Auch der vom Erstgericht nicht aufgenommene Sachverständigenbeweis aus dem Buchprüferwesen begründet ebenfalls keinen stichhältigen Revisionsgrund. Es entspricht ständiger Rechtsprechung, daß die Beurteilung der Frage, ob zur Überprüfung der vernommenen Zeugen oder Parteienaussagen ein Kontrollbeweis erforderlich ist, Sache der freien Beweiswürdigung der Tatsacheninstanzen ist.

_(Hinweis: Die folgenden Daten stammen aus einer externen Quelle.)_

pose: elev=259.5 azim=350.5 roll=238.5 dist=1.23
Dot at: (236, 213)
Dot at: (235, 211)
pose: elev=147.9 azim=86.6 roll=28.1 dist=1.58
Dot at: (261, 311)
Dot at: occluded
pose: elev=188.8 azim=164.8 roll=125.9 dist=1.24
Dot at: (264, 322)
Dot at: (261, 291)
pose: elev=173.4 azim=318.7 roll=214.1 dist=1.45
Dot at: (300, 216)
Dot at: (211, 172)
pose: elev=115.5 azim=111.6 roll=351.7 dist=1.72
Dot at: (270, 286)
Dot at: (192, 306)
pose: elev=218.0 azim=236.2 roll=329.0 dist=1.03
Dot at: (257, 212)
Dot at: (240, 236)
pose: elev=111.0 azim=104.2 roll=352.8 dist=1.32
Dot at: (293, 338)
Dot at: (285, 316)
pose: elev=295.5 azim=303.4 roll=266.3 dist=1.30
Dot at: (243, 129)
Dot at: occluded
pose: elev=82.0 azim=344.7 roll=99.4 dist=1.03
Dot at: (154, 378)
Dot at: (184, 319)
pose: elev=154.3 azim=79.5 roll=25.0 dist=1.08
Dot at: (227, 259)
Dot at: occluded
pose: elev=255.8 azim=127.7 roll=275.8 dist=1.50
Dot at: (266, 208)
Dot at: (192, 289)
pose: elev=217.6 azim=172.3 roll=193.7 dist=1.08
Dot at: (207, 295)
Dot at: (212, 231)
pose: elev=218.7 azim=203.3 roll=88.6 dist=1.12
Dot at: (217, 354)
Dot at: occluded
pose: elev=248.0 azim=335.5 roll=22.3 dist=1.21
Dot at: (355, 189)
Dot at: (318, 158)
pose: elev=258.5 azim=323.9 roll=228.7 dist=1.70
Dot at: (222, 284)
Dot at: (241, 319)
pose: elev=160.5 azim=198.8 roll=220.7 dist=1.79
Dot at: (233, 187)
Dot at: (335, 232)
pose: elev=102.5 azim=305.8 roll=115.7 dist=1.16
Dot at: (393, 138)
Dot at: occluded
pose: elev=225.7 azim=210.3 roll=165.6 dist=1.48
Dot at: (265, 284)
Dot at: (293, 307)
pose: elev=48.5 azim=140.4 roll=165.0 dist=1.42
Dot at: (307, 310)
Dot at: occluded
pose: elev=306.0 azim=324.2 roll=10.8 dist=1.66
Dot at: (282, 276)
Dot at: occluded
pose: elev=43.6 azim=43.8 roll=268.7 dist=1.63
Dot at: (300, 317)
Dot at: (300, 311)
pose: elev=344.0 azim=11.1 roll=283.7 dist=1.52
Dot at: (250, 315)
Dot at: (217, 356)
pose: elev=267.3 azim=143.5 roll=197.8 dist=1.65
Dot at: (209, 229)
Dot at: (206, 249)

Die Unterlassung von Kontrollbeweisen kann daher nicht unter dem Gesichtspunkt der Mangelhaftigkeit des Berufungsverfahrens angefochten werden (zuletzt 8 Ob 559/89). Dazu wäre dem Revisionswerber auch zu erwidern, daß angebliche Mängel des erstinstanzlichen Verfahrens, die vom Berufungsgericht nicht als solche erkannt worden sind, nicht nach § 503 Z 2 ZPO geltend gemacht werden können (vgl. SZ 27/4 ua., zuletzt 10 Ob S 361/89). Zutreffend hat das Erstgericht erkannt, daß die in der Berufung erhobene Rechtsrüge nicht gesetzmäßig ausgeführt wurde, weil sie nicht vom festgestellten Sachverhalt ausging. Wurde jedoch im Berufungsverfahren keine taugliche Rechtsrüge erhoben, so kann diese Rüge im Revisionsverfahren nicht mehr geltend gemacht werden (zuletzt SSV-NF 1/28).

Der Revision war daher ein Erfolg zu versagen.

Die Kostenentscheidung gründet sich auf die §§ 41 und 50 ZPO.